Hier sind meine 7 Tipps für Naturfotografen:

  1. Benutze ein Stativ! Wenn möglich fotografiere ich mit Stativ. Es mag zunächst unpraktisch erscheinen, immer ein Stativ bei sich zu haben und aufzubauen, doch nur so lassen sich in vielen Fällen richtig scharfe Aufnahmen machen.
  2. Bildstabilisator aktivieren – oder ausschalten! Bei Aufnahmen aus der Hand ist der Stabilisator immer aktiv. Wenn die Kamera auf einem stabilen Stativ montiert ist,schalte ich ihn allerdings aus, da die Automatik sonst versuchen könnte, Bewegungen zu kompensieren, die gar nicht vorhanden sind.
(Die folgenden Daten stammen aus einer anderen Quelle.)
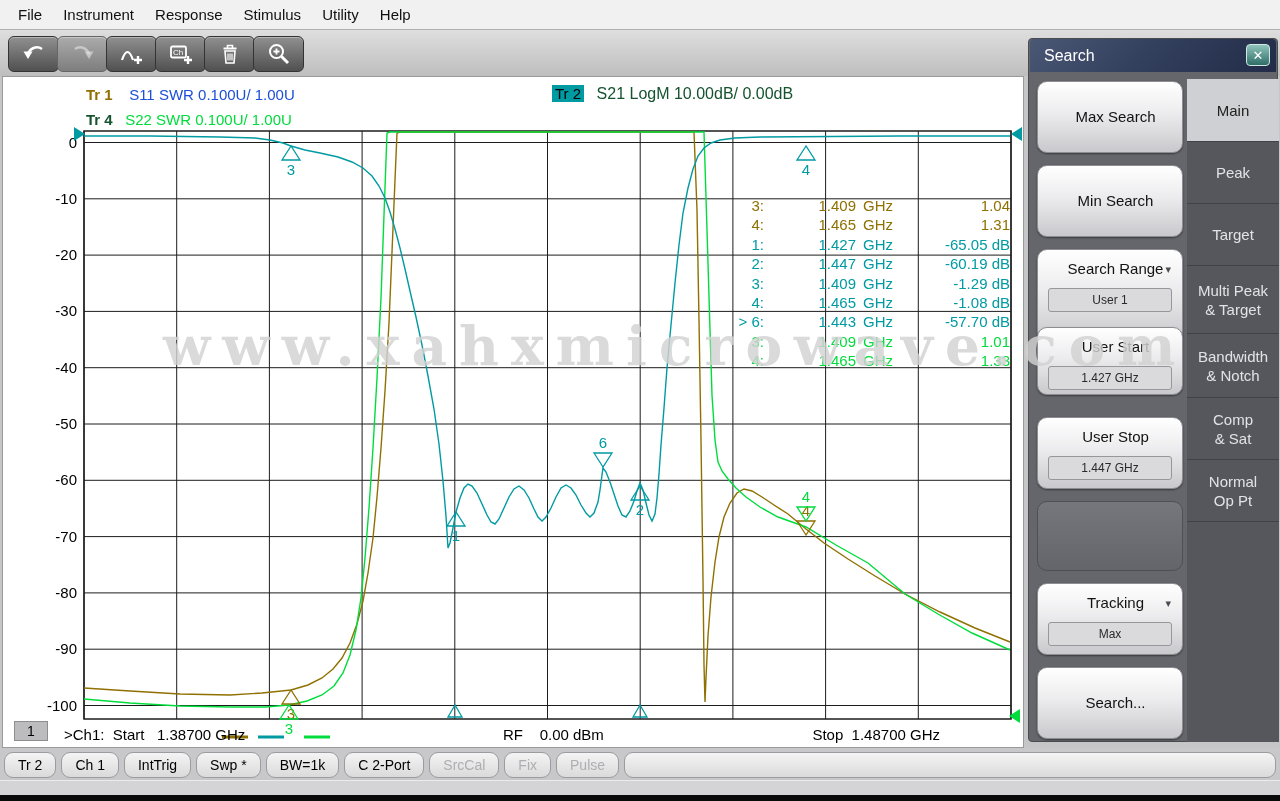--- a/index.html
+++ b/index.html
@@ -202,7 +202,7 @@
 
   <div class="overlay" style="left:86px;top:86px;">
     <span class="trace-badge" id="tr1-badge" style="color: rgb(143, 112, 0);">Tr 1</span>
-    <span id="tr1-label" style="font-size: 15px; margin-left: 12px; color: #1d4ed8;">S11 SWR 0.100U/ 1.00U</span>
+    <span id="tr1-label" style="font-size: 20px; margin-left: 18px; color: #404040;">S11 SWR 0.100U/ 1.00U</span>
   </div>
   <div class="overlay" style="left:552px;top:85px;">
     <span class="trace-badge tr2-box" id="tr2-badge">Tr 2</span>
  3. Wähle eine kurze Verschlusszeit! Egal ob mit Bildstabilisator oder auf Stativ, die Verschlusszeit sollte immer möglichst kurz sein, um unschöne Verwacklungs- und Bewegungsunschärfe auszuschließen.
  4. Gehe möglichst nah ran! Selbst mit einem Super-Tele-Objektiv versuche ich immer, möglichst ganz nah am Motiv zu sein. Je größer die Aufnahmedistanz, desto größer das Risiko, dass Staub oder Flimmern in der Luft zu einem Schärfe- und Brillanz-Verlust führen.
  5. Runter auf den Boden! Für Tiere gilt das Gleiche wie für Kinder: Für packende Aufnahmen musst du dich auf Augenhöhe mit ihnen begeben. Bei wilden Tieren bedeutet das in der Regel, dass man sich mit dem Bauch in den Dreck (oder auf die Isomatte) legt.
  6. Fokussiere auf die Augen! Wenn möglich stelle immer auf die Augen scharf. Wie bei Porträts von Menschen stehen auch bei Tieraufnahmen die Augen im Fokus des Betrachters. Sie ziehen den Blick an und sollten daher im Bild absolut scharf sein.
  7. Ausatmen und auslösen! Um selbst feine Verwacklungen auszuschließen, mache ich mir eine Technik von Scharfschützen zunutze: Ich drücke am Ende des Ausatmens auf den Auslöser. In diesem Moment ist der Körper ganz ruhig, sodass sich kein unwillkürliches Zittern auf die Kamera übertragen kann.